By Admin | May 17, 2006

Watching “40 Seconds” was like looking at a jigsaw puzzle with one oddly malformed section—one big picture staring up at you, but one part that’s totally unrelated to the rest of the work. Like doing a jigsaw involving birds of the world, but here’s this whole upper left corner related to puppies.

So what we have here is the story of Katie, who attends a party and despite advice, hooks up with Max. Max has a rather nifty looking wristwatch with a special feature—and it’s not a section indicating the phase of the moon. This wristwatch has the ability to describe for its wearer what will happen forty seconds in the future, with unerring quality.

Or so we believe….

Which is an interesting premise—it really hasn’t been done before. Movies like “Premonition” have given it a shot, but even those don’t predict with such regularity as the forty-second-watch.

The first minute was a real shocker, and I was definitely encouraged to see how and if it would fit into the rest of the movie. But I don’t need a future predicting watch to tell that, if the first minute of the movie can hold my attention, the rest of the movie is almost certainly going to be good as well. And as it turned out, it was.

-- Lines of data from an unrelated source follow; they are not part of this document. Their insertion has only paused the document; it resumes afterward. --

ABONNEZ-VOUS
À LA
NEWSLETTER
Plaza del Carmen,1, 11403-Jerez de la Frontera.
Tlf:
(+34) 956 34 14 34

But back to the puppies on our birds of the world puzzle. Around the middle of the movie, we get this wildly out of place sequence in which a hefty guy named Angel slips on an errant shrimp dropped on the ground by a fellow party-goer. Max’s watch, naturally, knows it was coming, but it was just really out of place to get this pratfall in the middle of what was shaping up almost to be a psychological thriller.

Picture Hannibal Lecter getting a banana crème pie to the puss while interrogating Clarice Starling and you’ll see exactly what I mean. It’s funny, sure…it’s just wildly inappropriate.

The ending, however, makes up for this with a big twist ending with an incredible ironic punch.

All in all, despite a mismatched sequence in the middle, “Forty Seconds” still turns out to be quite good. Not quite as good as it could have been, but still plenty good.